• Task instructions
Reproduce nothing but the lines from the one with "potted plant [684,401,724,449] -> none" down to the last line of the data below.
____ Supplied data
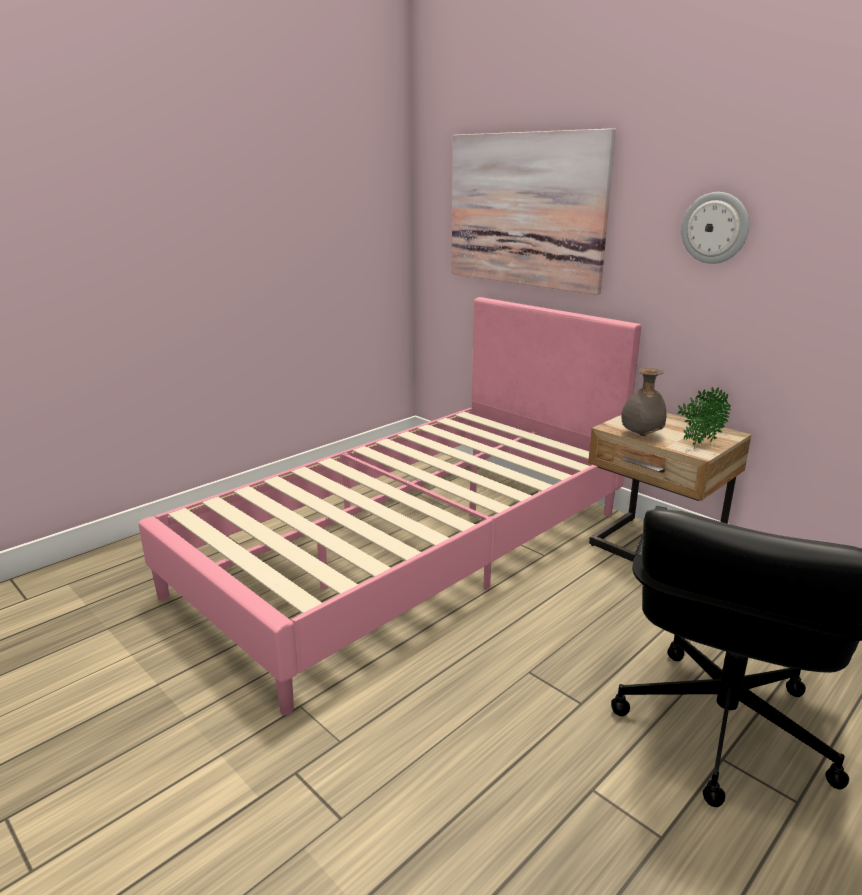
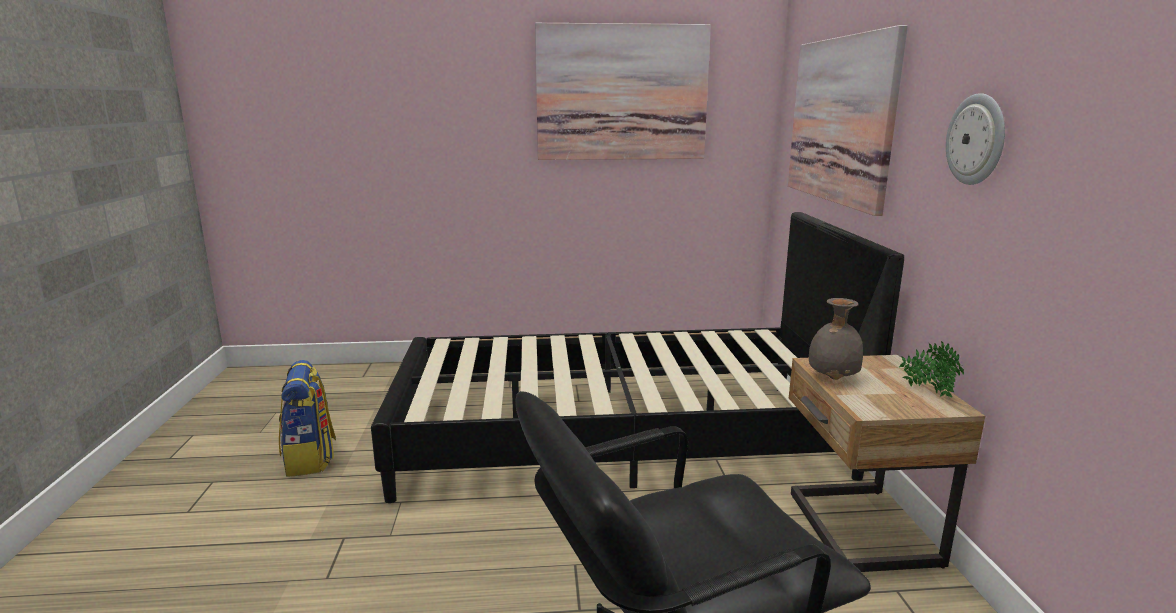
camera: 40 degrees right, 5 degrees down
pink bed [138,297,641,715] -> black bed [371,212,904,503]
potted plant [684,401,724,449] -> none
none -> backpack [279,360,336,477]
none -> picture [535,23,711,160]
________
• Output of the task
potted plant [684,401,724,449] -> none
none -> backpack [279,360,336,477]
none -> picture [535,23,711,160]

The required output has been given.